- **DATA TO EXAMINE**
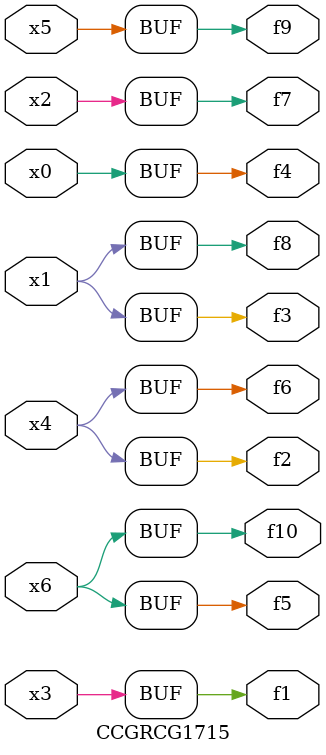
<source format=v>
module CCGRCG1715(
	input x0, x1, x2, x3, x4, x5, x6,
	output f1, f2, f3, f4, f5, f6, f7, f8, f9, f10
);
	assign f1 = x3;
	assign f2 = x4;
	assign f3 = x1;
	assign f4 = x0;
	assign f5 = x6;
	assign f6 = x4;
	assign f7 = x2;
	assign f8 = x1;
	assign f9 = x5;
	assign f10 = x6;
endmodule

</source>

---

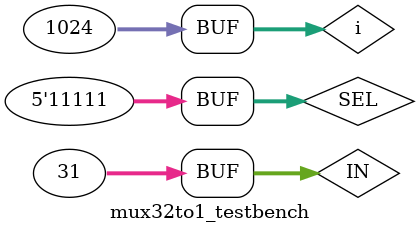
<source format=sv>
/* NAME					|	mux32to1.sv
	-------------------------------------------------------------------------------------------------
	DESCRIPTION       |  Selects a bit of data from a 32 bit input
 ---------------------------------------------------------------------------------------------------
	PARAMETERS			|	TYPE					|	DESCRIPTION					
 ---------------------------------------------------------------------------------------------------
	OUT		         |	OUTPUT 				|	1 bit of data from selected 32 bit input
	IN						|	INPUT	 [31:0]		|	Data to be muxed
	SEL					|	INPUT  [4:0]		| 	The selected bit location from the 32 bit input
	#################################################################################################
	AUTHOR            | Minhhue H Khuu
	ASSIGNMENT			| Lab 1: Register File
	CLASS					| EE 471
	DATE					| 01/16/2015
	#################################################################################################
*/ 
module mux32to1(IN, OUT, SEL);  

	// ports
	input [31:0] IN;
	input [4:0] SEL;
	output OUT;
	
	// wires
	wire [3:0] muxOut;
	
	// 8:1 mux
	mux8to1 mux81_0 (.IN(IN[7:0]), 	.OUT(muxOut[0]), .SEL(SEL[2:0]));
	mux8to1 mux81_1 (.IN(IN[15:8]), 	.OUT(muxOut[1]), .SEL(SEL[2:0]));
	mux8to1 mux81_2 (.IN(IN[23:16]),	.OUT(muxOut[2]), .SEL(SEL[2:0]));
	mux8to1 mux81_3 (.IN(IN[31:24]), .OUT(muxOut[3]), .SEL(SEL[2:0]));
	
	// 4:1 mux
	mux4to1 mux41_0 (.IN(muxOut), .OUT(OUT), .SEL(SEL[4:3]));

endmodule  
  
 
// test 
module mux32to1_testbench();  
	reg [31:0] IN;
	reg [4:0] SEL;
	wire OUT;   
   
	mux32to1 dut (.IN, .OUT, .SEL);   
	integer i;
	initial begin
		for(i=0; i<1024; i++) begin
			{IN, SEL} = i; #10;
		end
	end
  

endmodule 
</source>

- **EXERCISE GOAL**
Which lines in the material contain the word "selected"? Pull each of them out.

- **TASK RESPONSE**
	OUT		         |	OUTPUT 				|	1 bit of data from selected 32 bit input
	SEL					|	INPUT  [4:0]		| 	The selected bit location from the 32 bit input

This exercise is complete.